Joe Dumars a peut-être remis à Onsi Saleh Exécutif de l’année sur un plateau d’argent lorsqu’il lui a donné son choix de première ronde non protégé en 2026, mais bon, donnez un peu de crédit aux Hawks. Ils ont également décroché le titre de joueur probablement le plus amélioré pour un prix à peu près moyen. L’entraîneur de l’année pourrait être décerné à une demi-douzaine de candidats, mais ce que Mazzulla a fait pour Boston est tout simplement stupéfiant. Gagner une tête de série n°2 après avoir perdu la moitié de votre rotation de la saison précédente et avec votre meilleur joueur absent pendant la majeure partie de l’année semble presque impossible. Boston a maîtrisé son volume élevé de 3 points, son approche offensive à faible taux de rotation et sa défense parmi les cinq premiers, étant donné l’apparence mince de ce terrain avant lors de la soirée d’ouverture, est un miracle mineur. Il y a beaucoup de candidats qui pourraient gagner dans une année normale, mais il n’y a rien de normal dans ce que Mazzulla a réussi. Ce fut l’un des meilleurs postes d’entraîneur en saison régulière de l’histoire récente de la NBA.
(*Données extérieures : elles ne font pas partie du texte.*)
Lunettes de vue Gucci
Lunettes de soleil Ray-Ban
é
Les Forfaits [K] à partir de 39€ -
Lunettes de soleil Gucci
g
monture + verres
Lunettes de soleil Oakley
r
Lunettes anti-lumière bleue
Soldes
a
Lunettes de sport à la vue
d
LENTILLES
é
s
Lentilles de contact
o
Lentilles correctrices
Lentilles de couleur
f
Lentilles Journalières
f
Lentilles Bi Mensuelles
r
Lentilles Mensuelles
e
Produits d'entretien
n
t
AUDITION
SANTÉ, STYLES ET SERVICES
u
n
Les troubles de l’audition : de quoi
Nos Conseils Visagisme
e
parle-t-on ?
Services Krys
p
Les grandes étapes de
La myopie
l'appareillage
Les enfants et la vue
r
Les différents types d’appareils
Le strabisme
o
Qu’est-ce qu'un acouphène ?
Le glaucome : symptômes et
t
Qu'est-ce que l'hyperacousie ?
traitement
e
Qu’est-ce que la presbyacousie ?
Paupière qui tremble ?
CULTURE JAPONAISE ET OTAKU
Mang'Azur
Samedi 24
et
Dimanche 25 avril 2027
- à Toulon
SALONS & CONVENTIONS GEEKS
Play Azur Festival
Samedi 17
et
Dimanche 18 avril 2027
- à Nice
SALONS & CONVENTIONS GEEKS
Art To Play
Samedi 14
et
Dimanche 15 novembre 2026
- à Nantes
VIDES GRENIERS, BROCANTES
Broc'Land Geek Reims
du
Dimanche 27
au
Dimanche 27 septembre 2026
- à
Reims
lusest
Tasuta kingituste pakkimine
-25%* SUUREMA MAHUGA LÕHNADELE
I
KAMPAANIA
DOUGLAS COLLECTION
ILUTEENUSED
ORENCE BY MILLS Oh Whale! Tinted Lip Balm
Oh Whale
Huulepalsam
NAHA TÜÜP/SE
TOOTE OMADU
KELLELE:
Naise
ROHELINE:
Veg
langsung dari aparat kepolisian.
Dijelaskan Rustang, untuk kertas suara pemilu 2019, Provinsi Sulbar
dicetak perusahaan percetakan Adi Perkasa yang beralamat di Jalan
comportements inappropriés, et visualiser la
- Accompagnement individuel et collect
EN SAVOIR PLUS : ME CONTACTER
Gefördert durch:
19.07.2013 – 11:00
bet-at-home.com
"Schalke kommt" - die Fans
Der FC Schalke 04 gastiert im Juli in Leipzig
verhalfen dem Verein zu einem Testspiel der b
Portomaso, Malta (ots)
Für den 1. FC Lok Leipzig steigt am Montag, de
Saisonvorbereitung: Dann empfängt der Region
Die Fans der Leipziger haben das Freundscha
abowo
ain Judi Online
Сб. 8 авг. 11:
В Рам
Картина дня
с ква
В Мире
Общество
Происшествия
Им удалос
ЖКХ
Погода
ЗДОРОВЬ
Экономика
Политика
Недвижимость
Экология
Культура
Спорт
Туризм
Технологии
Wimbish: Ce fut une autre saison historique pour SGA, qui arrive en tête d’une autre course serrée de MVP dans mon livre. Sa régularité sans effort peut passer inaperçue car il ne marque pas régulièrement plus de 40 points. Mais c’est cette régularité « ennuyeuse » qui l’a amené à battre le record de la plus longue séquence de 20 matchs avec plus de points, détenu auparavant par Wilt Chamberlain. Un record toujours actif à 140 matchs, d’ailleurs. Le joueur défensif de l’année était de loin le plus facile à déterminer. Tout ce que vous avez à faire est de regarder quelques matchs de San Antonio pour comprendre l’impact massif de Wembanyama de ce côté du terrain.
La course de recrue de l’année a suscité le plus de débats au cours des dernières semaines de la saison régulière, mais je donne l’avantage à Flagg. Knueppel a été phénoménal à Charlotte et a joué un rôle clé dans la transformation de cette attaque. Mais Flagg a été le moteur offensif de Dallas toute la saison. Il a assumé plus de responsabilités que Knueppel et n’obtient pas seulement des notes de passage, il brise les attentes et bat de nombreux records en cours de route. Ensuite, il y a la défense, où Flagg s’est avéré loin devant là où de nombreuses recrues devraient être de ce côté-là du terrain.